* [TASK A] In the mailing-list reply about gather load and scatter store below, translate the sentence "Is there anyway we could make this more explicit?" into Spanish.

[vector] RFR: Support non power-of-two and 2048-bit vector length for gather load/scatter store
Paul Sandoz
paul.sandoz at oracle.com
Fri Mar 6 16:58:54 UTC 2020
+1
> On Mar 6, 2020, at 2:50 AM, Yang Zhang <Yang.Zhang at arm.com> wrote:
>
>> When "isp.laneCount() != vsp.laneCount()” is true then I assume its always the case that the species vector type is DoubleMaxVector.
>> Is there anyway we could make this more explicit?
>> Can we refer directly to IntMaxVector.IntMaxMask.LOWER_HALF_TRUE_MASK as in:
>> assert vsp.vectorType() == DoubleMaxVector.class
>> .......
>> .fromArray(isp, indexMap, mapOffset, IntMaxVector.IntMaxMask.LOWER_HALF_TRUE_MASK)
>
> When "isp.laneCount() != vsp.laneCount()” is true, it means that DoubleMaxVector is non-power-of-two or 2048 etc. 128, 256, 512 are excluded. Because when vsp.vectorShap is 128/256/512, isp. vectorShape can be initialized as 64/128/256.

* [DATA ROWS]
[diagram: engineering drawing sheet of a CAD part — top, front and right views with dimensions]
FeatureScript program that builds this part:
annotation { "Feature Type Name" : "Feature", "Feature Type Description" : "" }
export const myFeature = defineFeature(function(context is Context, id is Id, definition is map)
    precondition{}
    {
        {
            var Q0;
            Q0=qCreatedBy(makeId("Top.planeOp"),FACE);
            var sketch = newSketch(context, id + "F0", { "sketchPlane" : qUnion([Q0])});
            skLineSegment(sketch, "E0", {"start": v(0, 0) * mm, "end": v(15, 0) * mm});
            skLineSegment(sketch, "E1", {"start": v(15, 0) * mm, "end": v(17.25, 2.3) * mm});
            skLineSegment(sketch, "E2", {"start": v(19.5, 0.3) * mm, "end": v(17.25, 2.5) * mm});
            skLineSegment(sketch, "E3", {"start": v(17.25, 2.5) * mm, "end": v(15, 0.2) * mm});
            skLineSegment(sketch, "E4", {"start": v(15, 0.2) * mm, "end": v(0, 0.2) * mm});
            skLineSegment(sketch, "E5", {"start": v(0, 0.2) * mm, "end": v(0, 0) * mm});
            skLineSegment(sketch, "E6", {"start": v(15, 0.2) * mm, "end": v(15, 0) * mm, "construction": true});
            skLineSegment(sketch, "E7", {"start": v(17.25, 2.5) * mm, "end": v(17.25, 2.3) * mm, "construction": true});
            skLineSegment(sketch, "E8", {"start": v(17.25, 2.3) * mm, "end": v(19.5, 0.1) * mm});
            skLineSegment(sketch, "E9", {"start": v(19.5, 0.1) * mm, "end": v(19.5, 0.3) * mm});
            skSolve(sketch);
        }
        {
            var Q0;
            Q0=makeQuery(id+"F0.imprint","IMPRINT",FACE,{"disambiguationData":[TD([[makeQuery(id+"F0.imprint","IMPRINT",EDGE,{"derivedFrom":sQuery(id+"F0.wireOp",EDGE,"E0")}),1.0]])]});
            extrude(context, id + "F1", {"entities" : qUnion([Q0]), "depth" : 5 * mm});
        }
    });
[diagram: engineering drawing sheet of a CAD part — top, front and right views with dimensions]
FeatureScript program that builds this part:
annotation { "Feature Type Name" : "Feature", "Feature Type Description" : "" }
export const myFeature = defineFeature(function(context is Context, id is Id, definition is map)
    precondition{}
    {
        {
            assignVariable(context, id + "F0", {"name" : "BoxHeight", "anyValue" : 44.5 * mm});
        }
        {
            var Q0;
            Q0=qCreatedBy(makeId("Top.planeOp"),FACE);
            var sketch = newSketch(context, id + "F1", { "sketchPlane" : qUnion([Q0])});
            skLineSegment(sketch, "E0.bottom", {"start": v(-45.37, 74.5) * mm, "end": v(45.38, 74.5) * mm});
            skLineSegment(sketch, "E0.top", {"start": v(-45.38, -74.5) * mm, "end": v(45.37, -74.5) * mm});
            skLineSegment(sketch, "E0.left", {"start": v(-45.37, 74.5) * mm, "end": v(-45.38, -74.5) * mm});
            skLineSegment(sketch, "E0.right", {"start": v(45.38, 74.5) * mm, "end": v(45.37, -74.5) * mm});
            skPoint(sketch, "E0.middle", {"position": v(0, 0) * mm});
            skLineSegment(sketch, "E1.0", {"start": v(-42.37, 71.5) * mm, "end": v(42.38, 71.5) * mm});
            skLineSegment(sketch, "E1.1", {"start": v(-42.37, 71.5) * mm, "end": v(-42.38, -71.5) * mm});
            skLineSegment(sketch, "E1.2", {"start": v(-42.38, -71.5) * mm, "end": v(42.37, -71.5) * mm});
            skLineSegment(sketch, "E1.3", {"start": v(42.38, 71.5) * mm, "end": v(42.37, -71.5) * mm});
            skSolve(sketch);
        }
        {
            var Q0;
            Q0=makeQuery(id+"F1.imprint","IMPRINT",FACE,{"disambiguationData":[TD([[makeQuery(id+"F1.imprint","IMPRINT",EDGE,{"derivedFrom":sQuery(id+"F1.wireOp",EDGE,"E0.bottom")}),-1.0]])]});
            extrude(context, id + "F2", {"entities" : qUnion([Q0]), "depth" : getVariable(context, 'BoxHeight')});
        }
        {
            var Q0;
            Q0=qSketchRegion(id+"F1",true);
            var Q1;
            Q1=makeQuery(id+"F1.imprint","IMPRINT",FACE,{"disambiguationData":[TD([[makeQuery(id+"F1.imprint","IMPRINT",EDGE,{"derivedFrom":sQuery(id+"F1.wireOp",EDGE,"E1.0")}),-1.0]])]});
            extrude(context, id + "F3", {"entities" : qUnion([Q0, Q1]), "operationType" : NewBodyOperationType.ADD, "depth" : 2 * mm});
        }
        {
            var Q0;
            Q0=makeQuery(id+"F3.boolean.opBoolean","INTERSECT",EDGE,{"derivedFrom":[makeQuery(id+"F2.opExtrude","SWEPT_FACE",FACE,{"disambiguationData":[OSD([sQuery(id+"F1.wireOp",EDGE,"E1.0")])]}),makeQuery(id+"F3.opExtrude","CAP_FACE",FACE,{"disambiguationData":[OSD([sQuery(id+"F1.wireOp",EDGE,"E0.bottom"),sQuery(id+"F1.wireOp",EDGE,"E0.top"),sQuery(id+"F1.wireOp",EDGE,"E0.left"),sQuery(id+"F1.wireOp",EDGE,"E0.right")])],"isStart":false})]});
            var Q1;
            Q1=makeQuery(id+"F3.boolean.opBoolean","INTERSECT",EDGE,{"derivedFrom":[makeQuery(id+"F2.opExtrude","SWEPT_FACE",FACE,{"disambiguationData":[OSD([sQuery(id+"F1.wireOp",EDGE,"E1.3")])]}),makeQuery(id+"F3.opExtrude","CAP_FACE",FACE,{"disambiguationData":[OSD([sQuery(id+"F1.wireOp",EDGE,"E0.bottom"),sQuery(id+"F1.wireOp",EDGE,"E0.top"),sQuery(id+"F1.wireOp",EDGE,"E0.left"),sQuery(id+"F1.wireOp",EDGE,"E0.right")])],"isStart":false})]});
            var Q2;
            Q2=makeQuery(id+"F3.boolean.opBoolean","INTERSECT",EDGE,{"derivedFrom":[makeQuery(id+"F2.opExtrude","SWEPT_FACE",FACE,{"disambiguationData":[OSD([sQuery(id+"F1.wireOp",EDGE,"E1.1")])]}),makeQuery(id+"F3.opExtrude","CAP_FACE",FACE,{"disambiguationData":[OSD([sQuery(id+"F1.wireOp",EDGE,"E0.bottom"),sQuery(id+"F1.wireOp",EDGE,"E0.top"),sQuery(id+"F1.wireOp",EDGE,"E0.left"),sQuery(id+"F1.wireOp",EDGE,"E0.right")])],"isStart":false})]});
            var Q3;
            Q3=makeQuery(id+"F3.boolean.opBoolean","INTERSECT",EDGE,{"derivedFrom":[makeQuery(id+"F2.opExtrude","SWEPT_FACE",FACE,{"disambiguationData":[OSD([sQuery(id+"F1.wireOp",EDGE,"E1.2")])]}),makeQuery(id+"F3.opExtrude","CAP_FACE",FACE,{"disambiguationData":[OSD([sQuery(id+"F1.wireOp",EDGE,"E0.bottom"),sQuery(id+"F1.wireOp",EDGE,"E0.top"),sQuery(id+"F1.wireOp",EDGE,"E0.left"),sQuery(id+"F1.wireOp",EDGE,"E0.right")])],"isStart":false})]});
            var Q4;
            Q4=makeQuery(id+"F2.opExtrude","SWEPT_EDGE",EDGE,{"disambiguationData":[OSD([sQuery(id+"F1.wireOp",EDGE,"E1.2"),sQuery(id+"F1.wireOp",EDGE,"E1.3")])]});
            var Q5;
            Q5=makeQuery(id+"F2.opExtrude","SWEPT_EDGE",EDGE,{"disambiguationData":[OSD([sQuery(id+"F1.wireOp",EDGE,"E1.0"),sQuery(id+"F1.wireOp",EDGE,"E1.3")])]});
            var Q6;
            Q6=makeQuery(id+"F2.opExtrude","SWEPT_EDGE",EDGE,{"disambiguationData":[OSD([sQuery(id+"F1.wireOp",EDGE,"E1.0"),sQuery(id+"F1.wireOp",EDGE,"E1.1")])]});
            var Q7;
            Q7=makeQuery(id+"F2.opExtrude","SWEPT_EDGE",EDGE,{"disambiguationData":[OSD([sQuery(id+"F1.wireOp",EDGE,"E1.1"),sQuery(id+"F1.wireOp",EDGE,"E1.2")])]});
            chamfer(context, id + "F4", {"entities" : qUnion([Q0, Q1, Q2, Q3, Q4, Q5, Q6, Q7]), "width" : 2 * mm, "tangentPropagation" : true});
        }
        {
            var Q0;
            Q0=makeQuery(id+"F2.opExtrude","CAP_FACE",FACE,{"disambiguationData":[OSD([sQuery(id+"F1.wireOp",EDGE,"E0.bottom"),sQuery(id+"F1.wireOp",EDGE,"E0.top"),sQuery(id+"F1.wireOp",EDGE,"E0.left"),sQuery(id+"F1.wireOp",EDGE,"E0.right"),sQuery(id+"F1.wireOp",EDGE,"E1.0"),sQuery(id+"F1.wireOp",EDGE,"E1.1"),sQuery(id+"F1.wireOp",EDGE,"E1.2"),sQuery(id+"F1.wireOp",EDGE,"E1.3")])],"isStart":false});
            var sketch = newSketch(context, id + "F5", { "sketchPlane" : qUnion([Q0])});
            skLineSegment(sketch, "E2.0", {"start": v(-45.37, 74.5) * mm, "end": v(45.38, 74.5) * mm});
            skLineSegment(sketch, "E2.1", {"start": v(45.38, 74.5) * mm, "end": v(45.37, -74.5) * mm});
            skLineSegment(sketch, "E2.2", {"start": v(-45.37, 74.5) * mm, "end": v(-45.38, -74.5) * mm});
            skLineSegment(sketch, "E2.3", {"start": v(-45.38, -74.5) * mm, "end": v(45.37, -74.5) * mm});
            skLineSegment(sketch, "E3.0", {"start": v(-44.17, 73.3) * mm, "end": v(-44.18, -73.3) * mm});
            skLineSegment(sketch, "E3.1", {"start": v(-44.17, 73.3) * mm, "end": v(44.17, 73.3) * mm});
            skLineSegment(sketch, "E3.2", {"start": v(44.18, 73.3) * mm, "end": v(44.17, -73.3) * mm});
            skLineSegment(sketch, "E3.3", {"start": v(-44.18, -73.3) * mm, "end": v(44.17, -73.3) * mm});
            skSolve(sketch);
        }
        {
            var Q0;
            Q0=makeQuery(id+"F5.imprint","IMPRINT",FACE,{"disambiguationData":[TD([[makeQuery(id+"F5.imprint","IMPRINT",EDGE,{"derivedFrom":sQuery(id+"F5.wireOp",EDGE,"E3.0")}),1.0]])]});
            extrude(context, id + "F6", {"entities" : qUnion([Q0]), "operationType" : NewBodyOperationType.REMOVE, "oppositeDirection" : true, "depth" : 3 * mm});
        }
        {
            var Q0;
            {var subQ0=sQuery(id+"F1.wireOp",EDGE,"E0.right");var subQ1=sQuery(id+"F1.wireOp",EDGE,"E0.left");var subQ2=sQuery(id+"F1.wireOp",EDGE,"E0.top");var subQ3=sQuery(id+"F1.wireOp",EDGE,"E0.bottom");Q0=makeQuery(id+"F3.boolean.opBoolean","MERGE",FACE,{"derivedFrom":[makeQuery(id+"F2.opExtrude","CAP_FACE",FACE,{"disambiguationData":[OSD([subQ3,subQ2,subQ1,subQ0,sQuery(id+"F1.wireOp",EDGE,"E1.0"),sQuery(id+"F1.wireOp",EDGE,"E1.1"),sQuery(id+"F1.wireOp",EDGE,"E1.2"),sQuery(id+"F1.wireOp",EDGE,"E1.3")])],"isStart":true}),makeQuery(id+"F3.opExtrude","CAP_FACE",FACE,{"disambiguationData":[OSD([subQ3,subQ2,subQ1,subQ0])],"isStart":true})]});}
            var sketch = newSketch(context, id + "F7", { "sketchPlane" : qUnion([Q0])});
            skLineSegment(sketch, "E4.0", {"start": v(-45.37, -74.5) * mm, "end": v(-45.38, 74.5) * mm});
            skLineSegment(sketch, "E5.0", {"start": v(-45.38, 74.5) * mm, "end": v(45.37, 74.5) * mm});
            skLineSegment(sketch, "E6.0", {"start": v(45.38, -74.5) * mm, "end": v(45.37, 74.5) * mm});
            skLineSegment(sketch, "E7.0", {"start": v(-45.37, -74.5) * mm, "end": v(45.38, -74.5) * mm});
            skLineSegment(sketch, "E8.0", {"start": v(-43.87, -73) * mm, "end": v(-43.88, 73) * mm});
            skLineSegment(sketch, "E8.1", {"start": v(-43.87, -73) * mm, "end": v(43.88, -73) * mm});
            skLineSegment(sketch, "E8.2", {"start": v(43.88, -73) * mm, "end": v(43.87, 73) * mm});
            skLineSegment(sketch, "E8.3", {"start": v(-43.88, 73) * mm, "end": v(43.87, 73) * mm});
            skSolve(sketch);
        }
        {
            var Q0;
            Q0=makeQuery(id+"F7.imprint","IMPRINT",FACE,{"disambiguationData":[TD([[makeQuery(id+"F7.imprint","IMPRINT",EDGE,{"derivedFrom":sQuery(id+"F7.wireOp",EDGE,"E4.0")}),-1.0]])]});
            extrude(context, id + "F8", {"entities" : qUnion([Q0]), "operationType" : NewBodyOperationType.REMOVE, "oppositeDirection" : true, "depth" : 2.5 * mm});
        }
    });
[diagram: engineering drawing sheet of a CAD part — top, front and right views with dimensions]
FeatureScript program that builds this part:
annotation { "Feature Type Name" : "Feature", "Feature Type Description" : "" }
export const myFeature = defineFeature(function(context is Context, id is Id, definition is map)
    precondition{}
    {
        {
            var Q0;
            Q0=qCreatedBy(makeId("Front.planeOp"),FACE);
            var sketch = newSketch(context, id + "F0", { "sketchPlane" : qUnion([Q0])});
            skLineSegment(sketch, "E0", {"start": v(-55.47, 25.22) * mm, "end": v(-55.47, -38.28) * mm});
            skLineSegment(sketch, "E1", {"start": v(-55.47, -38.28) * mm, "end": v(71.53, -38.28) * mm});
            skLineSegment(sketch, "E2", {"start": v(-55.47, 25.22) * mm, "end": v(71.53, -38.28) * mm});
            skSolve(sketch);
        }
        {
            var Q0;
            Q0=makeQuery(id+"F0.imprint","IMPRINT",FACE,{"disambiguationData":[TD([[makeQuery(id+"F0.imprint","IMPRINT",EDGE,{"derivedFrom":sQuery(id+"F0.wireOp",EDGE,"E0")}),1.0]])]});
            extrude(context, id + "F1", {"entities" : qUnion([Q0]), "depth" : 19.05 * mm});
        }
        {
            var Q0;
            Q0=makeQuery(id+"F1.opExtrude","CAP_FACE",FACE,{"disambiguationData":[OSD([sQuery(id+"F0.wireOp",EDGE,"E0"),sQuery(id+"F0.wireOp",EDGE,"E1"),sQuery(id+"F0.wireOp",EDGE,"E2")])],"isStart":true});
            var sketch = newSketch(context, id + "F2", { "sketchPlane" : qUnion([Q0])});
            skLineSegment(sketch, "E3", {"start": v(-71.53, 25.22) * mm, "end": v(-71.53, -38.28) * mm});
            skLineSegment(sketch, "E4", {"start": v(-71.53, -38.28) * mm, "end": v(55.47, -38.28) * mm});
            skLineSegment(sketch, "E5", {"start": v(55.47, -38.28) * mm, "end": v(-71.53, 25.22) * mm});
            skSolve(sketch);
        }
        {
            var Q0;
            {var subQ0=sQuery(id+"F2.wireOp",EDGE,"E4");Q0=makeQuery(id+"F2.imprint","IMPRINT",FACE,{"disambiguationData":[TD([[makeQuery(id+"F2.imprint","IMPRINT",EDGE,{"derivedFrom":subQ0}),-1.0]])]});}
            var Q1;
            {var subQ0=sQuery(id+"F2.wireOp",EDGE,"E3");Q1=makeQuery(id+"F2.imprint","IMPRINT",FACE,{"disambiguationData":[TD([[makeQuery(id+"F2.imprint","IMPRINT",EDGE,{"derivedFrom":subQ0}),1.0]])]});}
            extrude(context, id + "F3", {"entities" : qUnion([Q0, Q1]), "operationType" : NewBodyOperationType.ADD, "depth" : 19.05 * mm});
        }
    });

* [TASK B] Collect every line of the rows above that contains the string "NewBodyOperationType", matching case.

* [COMPLETE RESPONSE A] ¿Hay alguna manera de hacer esto más explícito?

* [COMPLETE RESPONSE B]
            extrude(context, id + "F3", {"entities" : qUnion([Q0, Q1]), "operationType" : NewBodyOperationType.ADD, "depth" : 2 * mm});
            extrude(context, id + "F6", {"entities" : qUnion([Q0]), "operationType" : NewBodyOperationType.REMOVE, "oppositeDirection" : true, "depth" : 3 * mm});
            extrude(context, id + "F8", {"entities" : qUnion([Q0]), "operationType" : NewBodyOperationType.REMOVE, "oppositeDirection" : true, "depth" : 2.5 * mm});
            extrude(context, id + "F3", {"entities" : qUnion([Q0, Q1]), "operationType" : NewBodyOperationType.ADD, "depth" : 19.05 * mm});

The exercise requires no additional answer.